-- EXCERPT TO READ --
┄┄┄┄┄┄┄┄┄┄┄┄┄┄┄┄┄┄┄┄

# Predator Polymag pellets



## jarinj98

These pellets are for small game hunting and are very attractive with a bright red pointed polymer tip, but are on average $12 for a tin of only 200. I am considering ordering some, but does anyone have any experience with these pellets and are they worth paying extra for. Thanks :thumb:


----------



## dsm16428

You bet! They are a great pellet for the money, if not yes, a bit on the expensive side. They sure do perform though!! Here's the result on a big, fat woodchuck that was digging under the back fence. 36 yards, out of my CDT tuned Big Cat, Predator PolyMag pellet. Right behind the left eye! :rock:


----------



## Deadcalm

I was using the Red Fire, 150 in a tin by Gamo until I found Cometa Exact Heavy, 500 in a tin for the same money. My Big Cat loves the Exact, very small groups with great knockdown power. The Red Fire has a diamond shaped hard polymer tip. :sniper:


----------



## spentwings

From the rave reviews, the Predator Polymag sounds like God's gift to airguns.
http://www.pyramydair.com/product-all-r ... 343/page_5
But don't be fooled! If they aren't accurate in your gun they ain't worth spit.
Also,,,no pellet will compensate for poor marksmanship. It's all about shot placement. 
A chest hit squirrel with a .22 Crosman Premier or RWS Super-H-Point will be just as dead at 1/3 to 1/2 the cost.
Having said that, I might try a tin. :wink:


----------



## dsm16428

My Big Cat simply doesn't like RWS pellets. It LOVES Crossman Premiers especially the Ultra Mag 10.1 gr. domed. The Predators are just as accurate. Here's a 45 yard group AFTER I got her tuned. The two flyers were my fault...got antsy on the trigger.  Would have been one nice, about 1/2" ragged hole otherwise...


----------



## spentwings

Nice!


----------



## dsm16428

BTW, there's 10 shots in that hole. The 2 flyers ticked me off so I put 2 more through just to make an even 10 on the hole. Yeah I know...OCD anyone? :rollin:


----------



## spentwings

Again,,,nice!
I'm afraid my consistent airgun hunting accuracy is about 30 yds.
2 groups I did a couple of days ago with my out of the box TO5 *soon to be someone else's *RWS 34.


----------



## dsm16428

Nice groups! My Big Cat wouldn't shoot smaller that about nickle-sized groups at 10 meters until I had the tune job and put in the CDT III trigger. Now she'll put em in the same hole at 10. It's almost scary how accurate it made that cheap little rifle! There isn't a chipmunk safe out to about 45 or 50 yards now in the back yard. :evil:


----------

┄┄┄┄┄┄┄┄┄┄┄┄┄┄┄┄┄┄┄┄

-- Stored dataset items --
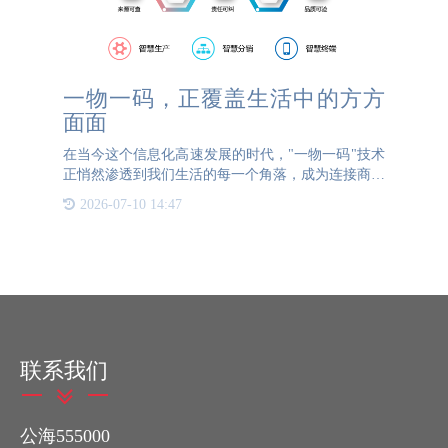
一物一码，正覆盖生活中的方方
面面
在当今这个信息化高速发展的时代，"一物一码"技术
正悄然渗透到我们生活的每一个角落，成为连接商品
与消费者之间的桥梁。其核心的防伪溯源功能更是为
2026-07-10 14:47
我们的生活带来了前所未有的安全保障。 从餐桌上
的食品到手中的
联系我们
公海555000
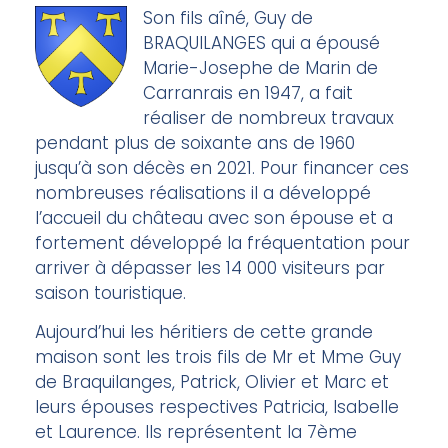
Son fils aîné, Guy de
BRAQUILANGES qui a épousé
Marie-Josephe de Marin de
Carranrais en 1947, a fait
réaliser de nombreux travaux
pendant plus de soixante ans de 1960
jusqu’à son décès en 2021. Pour financer ces
nombreuses réalisations il a développé
l’accueil du château avec son épouse et a
fortement développé la fréquentation pour
arriver à dépasser les 14 000 visiteurs par
saison touristique.
Aujourd’hui les héritiers de cette grande
maison sont les trois fils de Mr et Mme Guy
de Braquilanges, Patrick, Olivier et Marc et
leurs épouses respectives Patricia, Isabelle
et Laurence. Ils représentent la 7ème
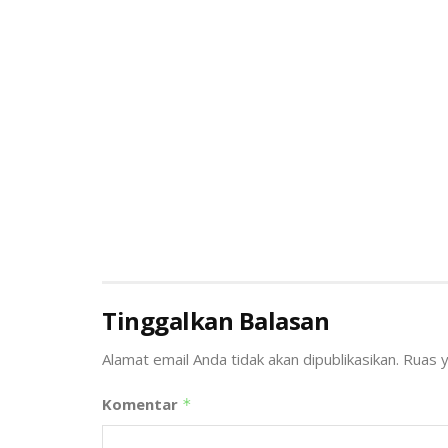
Tinggalkan Balasan
Alamat email Anda tidak akan dipublikasikan.
Ruas y
Komentar
*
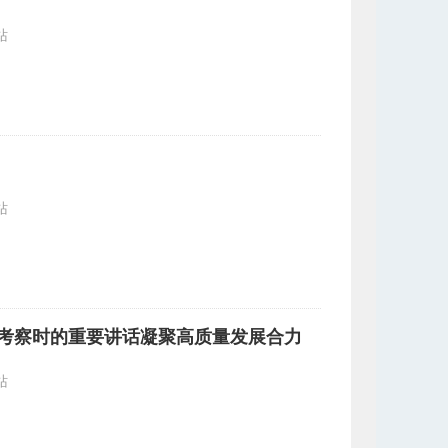
站
站
区考察时的重要讲话凝聚高质量发展合力
站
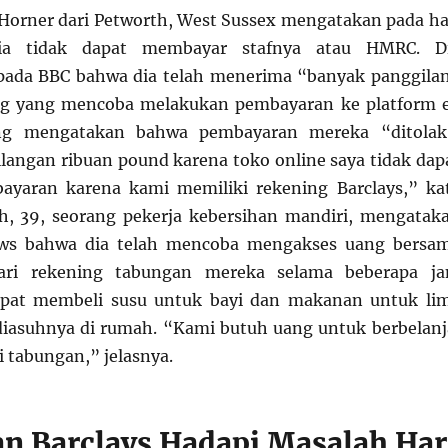
orner dari Petworth, West Sussex mengatakan pada ha
ia tidak dapat membayar stafnya atau HMRC. D
ada BBC bahwa dia telah menerima “banyak panggila
ng yang mencoba melakukan pembayaran ke platform 
ng mengatakan bahwa pembayaran mereka “ditolak
ilangan ribuan pound karena toko online saya tidak dap
yaran karena kami memiliki rekening Barclays,” ka
h, 39, seorang pekerja kebersihan mandiri, mengatak
ws bahwa dia telah mencoba mengakses uang bersa
ari rekening tabungan mereka selama beberapa j
apat membeli susu untuk bayi dan makanan untuk li
diasuhnya di rumah. “Kami butuh uang untuk berbelanj
i tabungan,” jelasnya.
n Barclays Hadapi Masalah Har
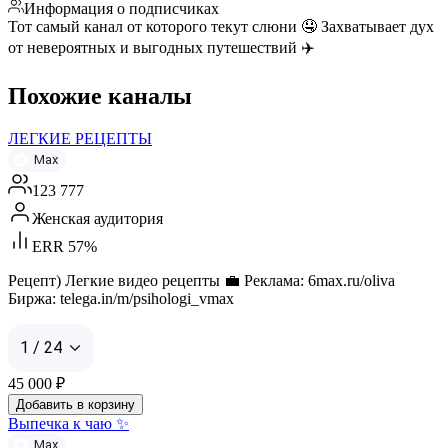
Информация о подписчиках
Тот самый канал от которого текут слюни 🤤 Захватывает дух
от невероятных и выгодных путешествий ✈️
Похожие каналы
ЛЕГКИЕ РЕЦЕПТЫ
Max
123 777
Женская аудитория
ERR 57%
Рецепт) Легкие видео рецепты 💼 Реклама: 6max.ru/oliva
Биржа: telega.in/m/psihologi_vmax
1 / 24
45 000
₽
Добавить в корзину
Выпечка к чаю ✨
Max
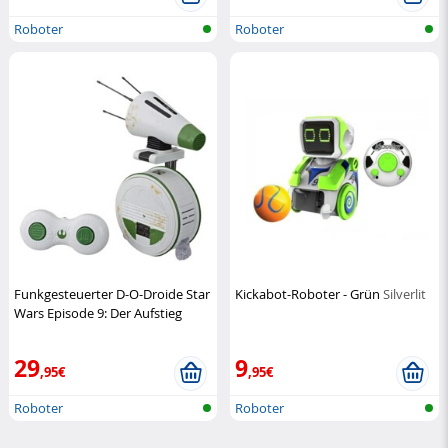
Roboter
Roboter
Funkgesteuerter D-O-Droide Star
Kickabot-Roboter - Grün
Silverlit
Wars Episode 9: Der Aufstieg
Skywalkers
Hasbro
29
9
,95€
,95€
Roboter
Roboter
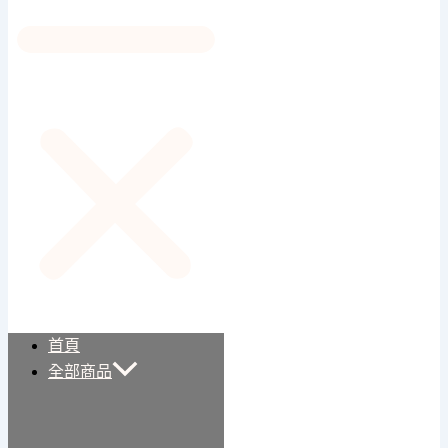
首頁
全部商品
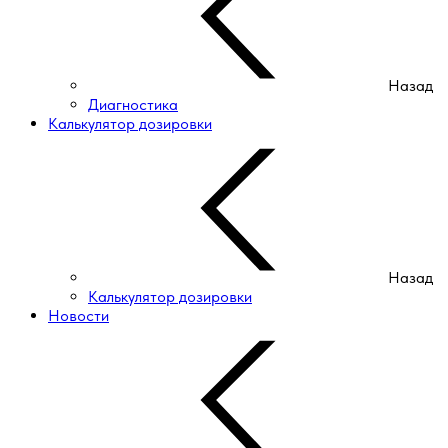
Назад
Диагностика
Калькулятор дозировки
Назад
Калькулятор дозировки
Новости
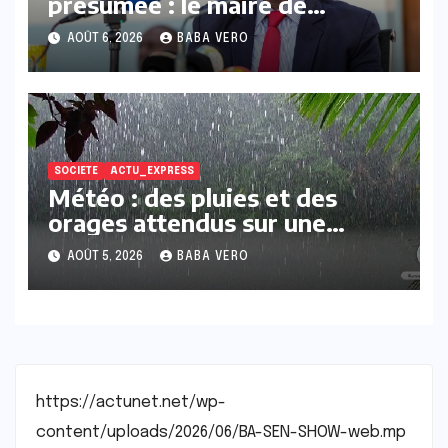
présumée : le maire de
Ziguinchor Djibril Sonko
AOÛT 6, 2026
BABA VERO
sommé de s’expliquer
SOCIETE
ACTU_EXPRESS
Météo : des pluies et des
orages attendus sur une
grande partie du Sénégal dans
AOÛT 5, 2026
BABA VERO
les prochaines 72 heures
https://actunet.net/wp-
content/uploads/2026/06/BA-SEN-SHOW-web.mp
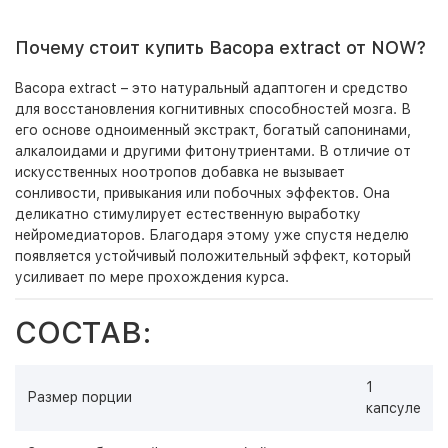
Почему стоит купить Bacopa extract от NOW?
Bacopa extract – это натуральный адаптоген и средство
для восстановления когнитивных способностей мозга. В
его основе одноименный экстракт, богатый сапонинами,
алкалоидами и другими фитонутриентами. В отличие от
искусственных ноотропов добавка не вызывает
сонливости, привыкания или побочных эффектов. Она
деликатно стимулирует естественную выработку
нейромедиаторов. Благодаря этому уже спустя неделю
появляется устойчивый положительный эффект, который
усиливает по мере прохождения курса.
СОСТАВ:
1
Размер порции
капсуле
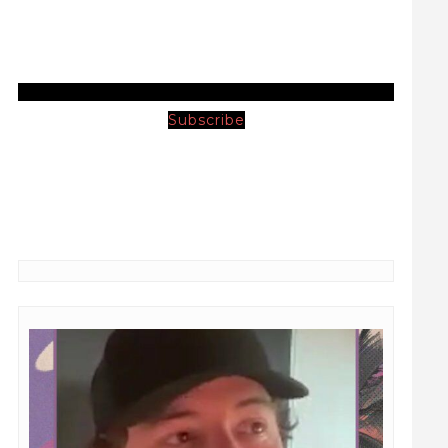
Subscribe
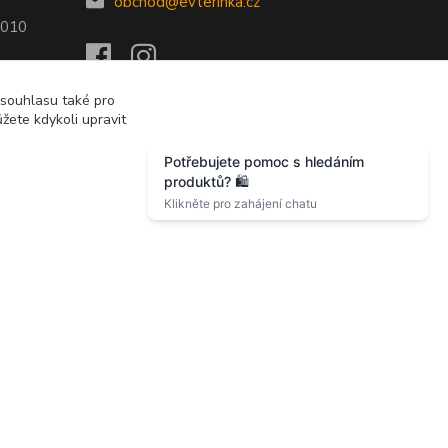
obchod@evterinka.cz
2010
 souhlasu také pro
žete kdykoli upravit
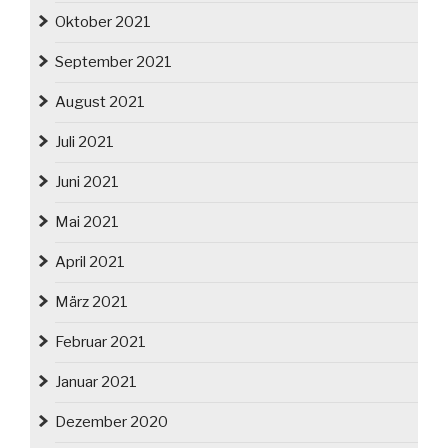
Oktober 2021
September 2021
August 2021
Juli 2021
Juni 2021
Mai 2021
April 2021
März 2021
Februar 2021
Januar 2021
Dezember 2020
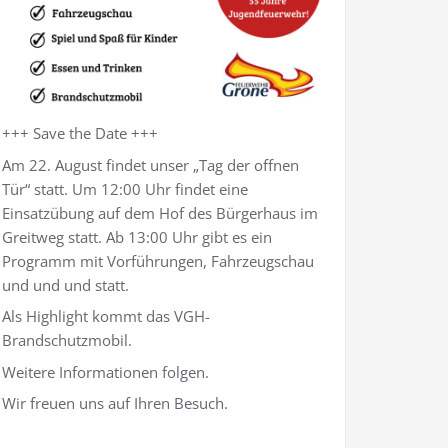
+++ Save the Date +++
Am 22. August findet unser „Tag der offnen
Tür“ statt. Um 12:00 Uhr findet eine
Einsatzübung auf dem Hof des Bürgerhaus im
Greitweg statt. Ab 13:00 Uhr gibt es ein
Programm mit Vorführungen, Fahrzeugschau
und und und statt.
Als Highlight kommt das VGH-
Brandschutzmobil.
Weitere Informationen folgen.
Wir freuen uns auf Ihren Besuch.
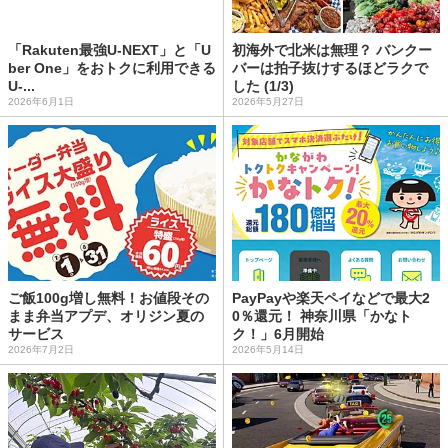
「Rakuten最強U-NEXT」と「U
初海外で北米は無理？ バンクー
ber One」をおトクに利用できる
バーは拍子抜けするほどラクで
U-...
した (1/3)
2026年6月1日
2026年5月27日
ご飯100g増し無料！お値段その
PayPayや楽天ペイなどで最大2
まま弁当アプデ、オリジン夏の
0％還元！ 神奈川県「かなト
サービス
ク！」6月開始
2026年7月2日
2026年5月14日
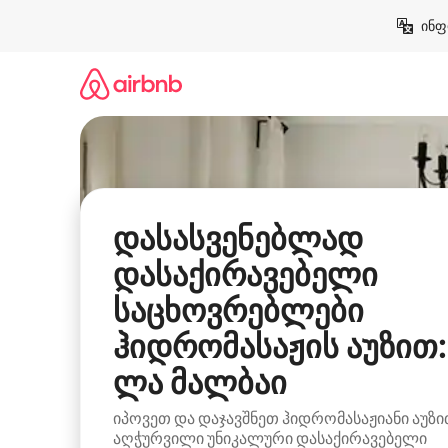
კონტენტზე
ინფ
გადასვლა
დასასვენებლად
დასაქირავებელი
საცხოვრებლები
ჰიდრომასაჟის აუზით:
ლა მალბაი
იპოვეთ და დაჯავშნეთ ჰიდრომასაჟიანი აუზ
აღჭურვილი უნიკალური დასაქირავებელი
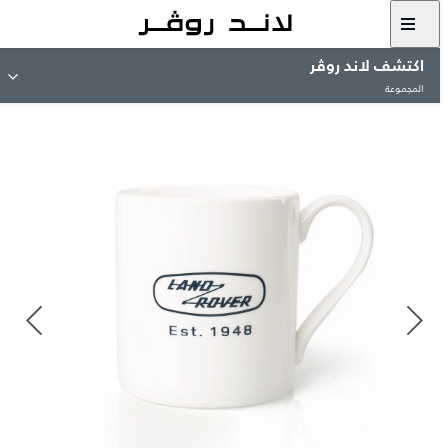
اكتشف لاند روڤر
المجموعة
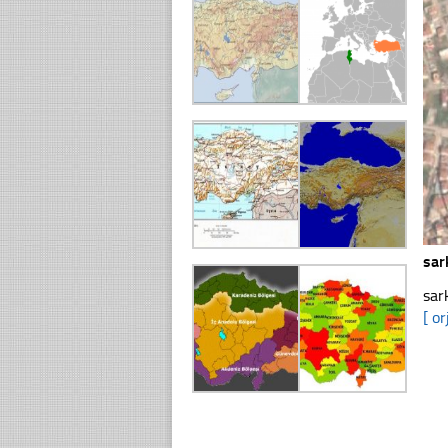
sar
sar
[ or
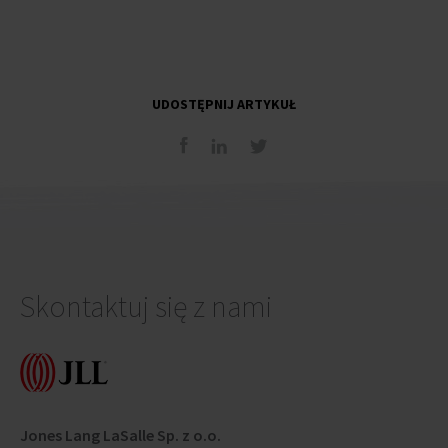
UDOSTĘPNIJ ARTYKUŁ
Skontaktuj się z nami
Jones Lang LaSalle Sp. z o.o.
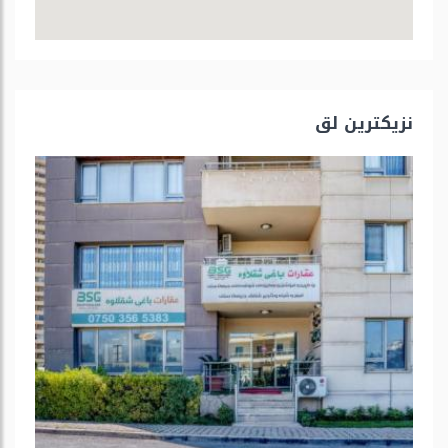
نزیكترین لق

┄┄┄┄┄┄┄┄┄┄┄┄┄┄┄┄┄┄┄┄

-- PROBLEM SET --
**a.** Answer these questions from the pellet thread, one per line:
(i) How many pellets come in the tin that sells for about $12?
(ii) How many pellets come in a tin of Cometa Exact Heavy?
(iii) Which trigger was installed in the Big Cat along with the tune job?
**b.** Filter the listing, copying every line that contains the string "karena".
The pellet thread and the listing have no connection to each other.

-- PER-TASK ANSWERS --
**a.**
(i) 200
(ii) 500
(iii) The CDT III trigger

**b.**
ilangan ribuan pound karena toko online saya tidak dap
yaran karena kami memiliki rekening Barclays,” ka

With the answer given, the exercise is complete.